Mesmo uma galette excelente pode perder brilho se for servida à temperatura errada. A recomendação habitual em Paris passa por aquecer rapidamente no forno, entre 150 °C e 160 °C, durante poucos minutos - só o suficiente para devolver crocância ao folhado e intensificar o aroma da frangipane.

Também importa pensar no acompanhamento. Um café de filtro mais encorpado, chá preto ou um espumante brut tendem a harmonizar com o lado amanteigado e a nota alcoólica suave do recheio. Para quem prefere sem álcool, uma infusão de frutos secos ou uma bebida de leite com baunilha pode funcionar bem.

O que é, afinal, frangipane?

Para quem não reconhece o termo, frangipane é um creme de amêndoa usado como recheio em tartes e galettes. A versão clássica junta:

  • Creme de amêndoa (amêndoa moída, açúcar, manteiga, ovos);
  • Creme pasteleiro, que lhe dá leveza e uma textura mais sedosa.

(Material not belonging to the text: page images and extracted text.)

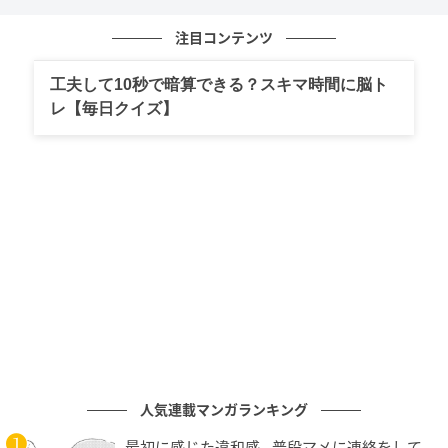
割り算の考え方を復習する良い機会になったのではな
いでしょうか。今回は整数の割り算でしたが、分数の
注目コンテンツ
割り算の問題もありますのでそちらもぜひチャレンジ
してみてください。
工夫して10秒で暗算できる？スキマ時間に脳ト
レ【毎日クイズ】
計算は、一問や二問だけしてもあまり意味がありませ
ん。計算はたくさん演習を重ねて、理解度を深めてい
くことがとても大切です。余裕のある方は他の問題に
もぜひチャレンジしてみてください。
※当メディアでご紹介する数学関連記事においては、
複数の解法をもっているものもございます。
あくまでも一例のご紹介に留まることを、ご了承くだ
さい。
人気連載マンガランキング
文（編集）：ニシケン
2年間、地方の学習塾に勤めて独立。現在はプロの家庭
最初に感じた違和感…普段マメに連絡をして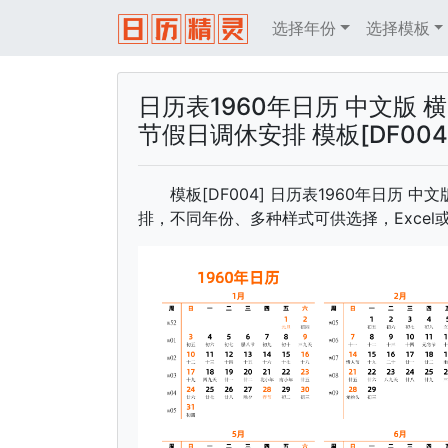
选择年份
选择模板
日历表1960年日历 中文版 
节假日调休安排 模板[DF004
模板[DF004] 日历表1960年日历 
排，不同年份、多种样式可供选择，Excel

Na prática, o resultado lembra um recheio de maçapão mais suave: húmido, aromático e sem a sensação pesada que algumas pastas de amêndoa podem deixar. O toque de rum - frequente em receitas francesas - reforça os aromas de frutos secos e acrescenta uma camada extra de complexidade.

Por que esse tipo de prêmio mexe com a confeitaria

Um título como “galette do ano” vai além do elogio. Para uma padaria de bairro, pode significar mais clientes, necessidade de ajustar a produção e até alterações no serviço, porque turistas e curiosos passam a partilhar a fila com os clientes habituais.

Para o público português que acompanha tendências gastronómicas de França, este tipo de distinção ajuda a ler movimentos mais amplos: valorização da técnica clássica, recuperação de receitas de família com acabamento refinado e atenção crescente à origem da manteiga, da farinha e dos frutos secos.

Quem gosta de cozinhar pode ainda tirar daqui um estímulo prático. Preparar uma galette de frangipane em casa, mesmo com ingredientes locais, permite perceber como textura, laminação e ponto do creme se somam no resultado final. Ainda que não se atinja o nível de uma pastelaria parisiense, o exercício ensina muito sobre equilíbrio de gordura, doçura e aroma - conhecimentos úteis para muitas outras sobremesas folhadas.